The Windows guidelines for I/O completion and cancellation require that drivers:
Support cancellation for I/O requests that might take an indefinite period of time to complete.
Complete I/O requests within a reasonable period-generally, 10 seconds or less-after cancellation.
Do not block I/O threads for an unreasonable period while performing I/O. UMDF I/O threads are a limited resource, so blocking on such a thread for a long time can decrease driver performance.
To aid user-mode drivers in conforming to these guidelines, UMDF supports adaptive time- outs. UMDF tracks the progress on critical I/O operations that can hold up the system if delayed. Critical operations include cleanup, close, cancellation, and Plug and Play and power requests.

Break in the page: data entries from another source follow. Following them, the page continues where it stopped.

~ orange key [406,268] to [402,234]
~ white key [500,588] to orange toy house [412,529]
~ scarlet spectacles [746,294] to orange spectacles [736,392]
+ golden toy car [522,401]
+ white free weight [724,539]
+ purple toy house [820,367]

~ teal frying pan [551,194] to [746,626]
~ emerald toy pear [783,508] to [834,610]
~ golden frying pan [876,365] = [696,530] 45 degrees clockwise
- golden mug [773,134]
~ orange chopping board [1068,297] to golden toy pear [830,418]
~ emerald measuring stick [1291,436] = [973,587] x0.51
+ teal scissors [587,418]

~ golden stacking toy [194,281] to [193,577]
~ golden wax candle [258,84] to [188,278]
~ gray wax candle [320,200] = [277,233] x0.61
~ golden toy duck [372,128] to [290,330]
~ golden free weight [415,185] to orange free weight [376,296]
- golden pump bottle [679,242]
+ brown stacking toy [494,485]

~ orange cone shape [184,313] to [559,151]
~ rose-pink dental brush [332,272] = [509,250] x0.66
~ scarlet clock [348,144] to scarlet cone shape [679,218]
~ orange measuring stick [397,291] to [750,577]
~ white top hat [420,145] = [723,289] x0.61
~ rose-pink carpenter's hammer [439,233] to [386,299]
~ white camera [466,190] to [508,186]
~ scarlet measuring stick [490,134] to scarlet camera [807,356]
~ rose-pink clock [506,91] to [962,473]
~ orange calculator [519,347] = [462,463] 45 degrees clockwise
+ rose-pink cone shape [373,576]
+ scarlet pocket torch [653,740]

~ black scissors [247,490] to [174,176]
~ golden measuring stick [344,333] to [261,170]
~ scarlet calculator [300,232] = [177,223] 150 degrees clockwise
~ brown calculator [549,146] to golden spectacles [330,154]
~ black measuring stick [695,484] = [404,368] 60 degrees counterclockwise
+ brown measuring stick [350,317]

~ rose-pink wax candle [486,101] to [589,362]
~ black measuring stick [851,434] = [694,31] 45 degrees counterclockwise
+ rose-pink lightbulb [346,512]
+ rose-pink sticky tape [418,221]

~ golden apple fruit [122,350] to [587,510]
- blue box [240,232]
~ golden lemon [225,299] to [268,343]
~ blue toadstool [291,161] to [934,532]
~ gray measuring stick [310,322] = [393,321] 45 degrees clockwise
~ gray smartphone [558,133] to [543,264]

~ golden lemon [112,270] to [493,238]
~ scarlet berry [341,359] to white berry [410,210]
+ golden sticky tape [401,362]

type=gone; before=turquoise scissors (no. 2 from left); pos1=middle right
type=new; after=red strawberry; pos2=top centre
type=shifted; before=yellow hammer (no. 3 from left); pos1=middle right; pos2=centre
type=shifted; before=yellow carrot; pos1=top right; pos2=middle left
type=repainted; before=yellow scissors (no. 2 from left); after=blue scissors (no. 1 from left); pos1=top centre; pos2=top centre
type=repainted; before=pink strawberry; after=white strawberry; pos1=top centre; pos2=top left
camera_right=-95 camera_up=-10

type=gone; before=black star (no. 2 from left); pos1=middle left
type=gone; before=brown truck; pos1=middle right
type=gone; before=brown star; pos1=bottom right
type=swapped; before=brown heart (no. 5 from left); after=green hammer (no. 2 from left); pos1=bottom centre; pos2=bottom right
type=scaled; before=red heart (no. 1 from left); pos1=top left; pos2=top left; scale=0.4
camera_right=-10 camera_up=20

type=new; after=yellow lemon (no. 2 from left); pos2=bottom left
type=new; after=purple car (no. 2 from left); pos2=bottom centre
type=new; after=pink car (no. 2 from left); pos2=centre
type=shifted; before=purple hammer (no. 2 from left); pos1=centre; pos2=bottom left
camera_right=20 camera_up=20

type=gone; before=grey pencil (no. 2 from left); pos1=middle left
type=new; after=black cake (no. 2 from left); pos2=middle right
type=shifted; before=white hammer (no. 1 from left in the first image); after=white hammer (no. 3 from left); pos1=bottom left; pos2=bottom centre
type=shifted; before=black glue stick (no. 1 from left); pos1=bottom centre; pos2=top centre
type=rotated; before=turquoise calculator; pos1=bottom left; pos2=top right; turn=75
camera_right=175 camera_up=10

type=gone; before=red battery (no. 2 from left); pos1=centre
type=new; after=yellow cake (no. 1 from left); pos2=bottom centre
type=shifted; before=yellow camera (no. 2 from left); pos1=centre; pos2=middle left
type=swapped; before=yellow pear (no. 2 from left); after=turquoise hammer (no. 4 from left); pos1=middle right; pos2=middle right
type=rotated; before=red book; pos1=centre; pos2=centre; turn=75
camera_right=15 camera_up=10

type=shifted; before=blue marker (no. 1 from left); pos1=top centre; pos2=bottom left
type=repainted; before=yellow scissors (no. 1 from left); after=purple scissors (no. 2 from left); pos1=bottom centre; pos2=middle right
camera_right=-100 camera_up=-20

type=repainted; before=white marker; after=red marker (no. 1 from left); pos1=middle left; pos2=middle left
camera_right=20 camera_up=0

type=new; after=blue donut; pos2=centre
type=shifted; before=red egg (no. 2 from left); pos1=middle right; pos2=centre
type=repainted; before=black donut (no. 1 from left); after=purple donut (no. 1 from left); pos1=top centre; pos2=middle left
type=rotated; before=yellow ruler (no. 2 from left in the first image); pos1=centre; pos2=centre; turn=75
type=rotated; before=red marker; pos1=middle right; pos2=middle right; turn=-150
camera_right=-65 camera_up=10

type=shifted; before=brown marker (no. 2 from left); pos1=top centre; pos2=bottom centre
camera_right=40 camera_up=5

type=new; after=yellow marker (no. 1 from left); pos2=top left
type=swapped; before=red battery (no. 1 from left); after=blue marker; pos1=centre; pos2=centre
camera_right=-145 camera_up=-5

When the reflector passes a critical request to the driver host process, it watches for progress on I/O operations. The user-mode driver must complete an operation at regular intervals until it has completed the critical request. For example, if the device is transitioning to a low-power state, the driver's callbacks must either return within a time-out period or complete any outstanding I/O requests that it cannot leave pending at regular intervals so that the reflector extends the time-out period.
If the time-out period expires, the reflector terminates the host process and reports the problem through Windows Error Reporting (WER). Currently, the default time-out is one minute. If the driver must perform operations that take a long time to complete, it should handle them asynchronously, create a separate thread to handle them, or handle them in a user work item.